Recent studies have shown that VNS induces integrated network organization (smaller diameter and eccentricity), a more balanced topology (higher hierarchy: no overload of the central nodes) and less pathological architecture (higher leaf fraction) [73]. VNS treatment leads to more efficient reorganization of functional brain networks (i.e. more integrated) and network structure, and these changes correlate with clinical improvement [73].

Based on these observations, we speculate that early intervention leads to a widespread reorganization of brain networks and impedes the establishment of aberrant circuits linked to the encephalopathic state. These changes may also influence complex processes determining drug resistance and the semiological variability of seizures in epileptic encephalopathies.

The hypothesized large-scale reorganization of brain networks may also explain why VNS not only affects epilepsy but also modifies cognitive and behavioral functions [74].

Reduction of seizure frequency during the critical period of maturation would be expected to reduce, if not prevent, long-lasting changes in neuronal network formation, leading to clinical improvement and improved QOL. The overall clinical improvement that we found in patients with EE was accompanied by improved caregiver QOL, a result that potentially also reduces caregiver burnout and favors a more positive patient-caregiver interaction.

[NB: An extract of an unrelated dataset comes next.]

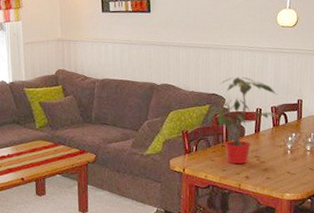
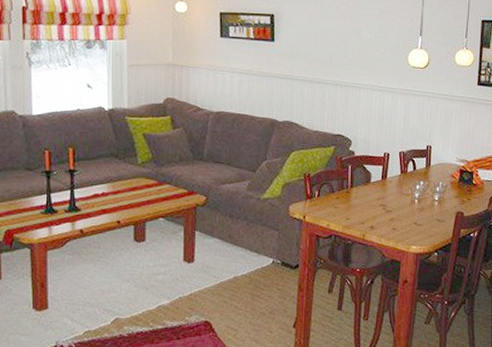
potted plant: present [207,76,279,165] -> none [331,117,407,213]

Our data therefore suggest that earlier VNS implantation should be considered in EE with the aim of reducing seizure frequency. Our clinical results are supported by the improved background and interictal activity on EEG after early VNS implantation. Without studies that carefully analyze changes on EEG background activity after VNS implantation, we cannot exclude the possibility that EEG background features could improve through brain maturation alone, particularly in early life. Only further investigation into the direct effects of early VNS implantation on EEG will resolve this issue.

Finally, our study confirms the high tolerability of VNS therapy in very young patients with only one drop-out due to an adverse event (increased seizure frequency), two years after implantation. It is important to emphasize that increased seizures, two years after implantation, may not necessarily be related to VNS given the unpredictable natural course of EE (table 3).

The most important limitation of our study is its retrospective methodology and lack of a control group. However, an advantage of retrospective studies is that results are not predetermined, as all evaluations are based on existing data sources in which both exposure and outcomes are readily available. Furthermore, the results cannot be tailored to the collection of data for a specific therapy. Our study was conducted before the VNS Autostim feature was introduced which may have contributed to the low observed responder rate.

In conclusion,this study confirms the importance of early VNS to treat EE, especially within five years of seizure onset, as this variable is the only significant predictor of favorable clinical outcome. Improved QOL and a minor adverse event profile were noted. VNS implantation should be considered as soon as the electroclinical data reveals EE.

Supplementary material

Summary slides accompanying the manuscript are available at www.epilepticdisorders.com.

Disclosures

None of the authors have any conflicts of interest to disclose. We confirm that we have read the Journal's position on issues involved in ethical publication and affirm that this report is consistent with those guidelines.